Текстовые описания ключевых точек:
..............................

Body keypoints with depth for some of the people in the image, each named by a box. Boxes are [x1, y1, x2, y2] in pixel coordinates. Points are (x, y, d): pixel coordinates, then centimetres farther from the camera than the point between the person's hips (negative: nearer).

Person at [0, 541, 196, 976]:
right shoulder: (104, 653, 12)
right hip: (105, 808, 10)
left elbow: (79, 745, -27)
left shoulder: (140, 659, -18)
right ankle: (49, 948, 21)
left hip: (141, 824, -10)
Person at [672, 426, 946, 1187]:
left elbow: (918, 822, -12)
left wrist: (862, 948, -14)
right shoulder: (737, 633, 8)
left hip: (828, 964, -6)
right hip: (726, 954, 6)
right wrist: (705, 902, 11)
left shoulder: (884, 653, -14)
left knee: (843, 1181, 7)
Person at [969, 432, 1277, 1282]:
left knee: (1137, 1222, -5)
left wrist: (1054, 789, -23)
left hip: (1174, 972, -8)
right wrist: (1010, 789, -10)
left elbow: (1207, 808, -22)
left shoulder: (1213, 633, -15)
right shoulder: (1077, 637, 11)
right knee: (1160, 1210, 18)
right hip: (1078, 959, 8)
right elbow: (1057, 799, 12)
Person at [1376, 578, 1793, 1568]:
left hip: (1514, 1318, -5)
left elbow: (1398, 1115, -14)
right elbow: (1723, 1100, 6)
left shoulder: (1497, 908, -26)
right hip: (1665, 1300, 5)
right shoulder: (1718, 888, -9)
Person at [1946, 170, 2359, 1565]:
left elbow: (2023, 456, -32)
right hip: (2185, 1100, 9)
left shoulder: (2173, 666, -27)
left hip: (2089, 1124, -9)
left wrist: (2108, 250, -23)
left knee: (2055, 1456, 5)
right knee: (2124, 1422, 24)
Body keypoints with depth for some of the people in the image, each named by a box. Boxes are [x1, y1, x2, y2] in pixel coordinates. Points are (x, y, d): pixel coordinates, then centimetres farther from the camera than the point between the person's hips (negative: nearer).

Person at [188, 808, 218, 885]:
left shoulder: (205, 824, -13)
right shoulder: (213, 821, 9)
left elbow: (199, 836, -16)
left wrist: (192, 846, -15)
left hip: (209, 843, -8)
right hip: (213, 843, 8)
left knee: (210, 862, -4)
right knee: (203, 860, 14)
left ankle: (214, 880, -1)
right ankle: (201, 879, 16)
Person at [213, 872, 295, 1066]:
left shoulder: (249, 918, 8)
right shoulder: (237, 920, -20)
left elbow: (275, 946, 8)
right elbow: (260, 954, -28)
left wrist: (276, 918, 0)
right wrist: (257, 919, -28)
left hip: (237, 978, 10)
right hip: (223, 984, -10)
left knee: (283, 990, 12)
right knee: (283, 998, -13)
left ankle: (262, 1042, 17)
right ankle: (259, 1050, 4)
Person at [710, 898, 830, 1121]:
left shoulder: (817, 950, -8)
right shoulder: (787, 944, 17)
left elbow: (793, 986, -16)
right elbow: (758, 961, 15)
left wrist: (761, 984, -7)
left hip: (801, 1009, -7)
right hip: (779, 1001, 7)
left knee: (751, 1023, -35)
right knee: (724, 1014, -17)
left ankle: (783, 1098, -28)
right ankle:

..............................

### Суть задания
Переименуйте «Person at» в «Subject at» во всех данных и приведите строки заново, ничего иного не меняя.

### Результат
Body keypoints with depth for some of the people in the image, each named by a box. Boxes are [x1, y1, x2, y2] in pixel coordinates. Points are (x, y, d): pixel coordinates, then centimetres farther from the camera than the point between the person's hips (negative: nearer).

Subject at [0, 541, 196, 976]:
right shoulder: (104, 653, 12)
right hip: (105, 808, 10)
left elbow: (79, 745, -27)
left shoulder: (140, 659, -18)
right ankle: (49, 948, 21)
left hip: (141, 824, -10)
Subject at [672, 426, 946, 1187]:
left elbow: (918, 822, -12)
left wrist: (862, 948, -14)
right shoulder: (737, 633, 8)
left hip: (828, 964, -6)
right hip: (726, 954, 6)
right wrist: (705, 902, 11)
left shoulder: (884, 653, -14)
left knee: (843, 1181, 7)
Subject at [969, 432, 1277, 1282]:
left knee: (1137, 1222, -5)
left wrist: (1054, 789, -23)
left hip: (1174, 972, -8)
right wrist: (1010, 789, -10)
left elbow: (1207, 808, -22)
left shoulder: (1213, 633, -15)
right shoulder: (1077, 637, 11)
right knee: (1160, 1210, 18)
right hip: (1078, 959, 8)
right elbow: (1057, 799, 12)
Subject at [1376, 578, 1793, 1568]:
left hip: (1514, 1318, -5)
left elbow: (1398, 1115, -14)
right elbow: (1723, 1100, 6)
left shoulder: (1497, 908, -26)
right hip: (1665, 1300, 5)
right shoulder: (1718, 888, -9)
Subject at [1946, 170, 2359, 1565]:
left elbow: (2023, 456, -32)
right hip: (2185, 1100, 9)
left shoulder: (2173, 666, -27)
left hip: (2089, 1124, -9)
left wrist: (2108, 250, -23)
left knee: (2055, 1456, 5)
right knee: (2124, 1422, 24)
Body keypoints with depth for some of the people in the image, each named by a box. Boxes are [x1, y1, x2, y2] in pixel coordinates. Points are (x, y, d): pixel coordinates, then centimetres farther from the camera than the point between the person's hips (negative: nearer).

Subject at [188, 808, 218, 885]:
left shoulder: (205, 824, -13)
right shoulder: (213, 821, 9)
left elbow: (199, 836, -16)
left wrist: (192, 846, -15)
left hip: (209, 843, -8)
right hip: (213, 843, 8)
left knee: (210, 862, -4)
right knee: (203, 860, 14)
left ankle: (214, 880, -1)
right ankle: (201, 879, 16)
Subject at [213, 872, 295, 1066]:
left shoulder: (249, 918, 8)
right shoulder: (237, 920, -20)
left elbow: (275, 946, 8)
right elbow: (260, 954, -28)
left wrist: (276, 918, 0)
right wrist: (257, 919, -28)
left hip: (237, 978, 10)
right hip: (223, 984, -10)
left knee: (283, 990, 12)
right knee: (283, 998, -13)
left ankle: (262, 1042, 17)
right ankle: (259, 1050, 4)
Subject at [710, 898, 830, 1121]:
left shoulder: (817, 950, -8)
right shoulder: (787, 944, 17)
left elbow: (793, 986, -16)
right elbow: (758, 961, 15)
left wrist: (761, 984, -7)
left hip: (801, 1009, -7)
right hip: (779, 1001, 7)
left knee: (751, 1023, -35)
right knee: (724, 1014, -17)
left ankle: (783, 1098, -28)
right ankle:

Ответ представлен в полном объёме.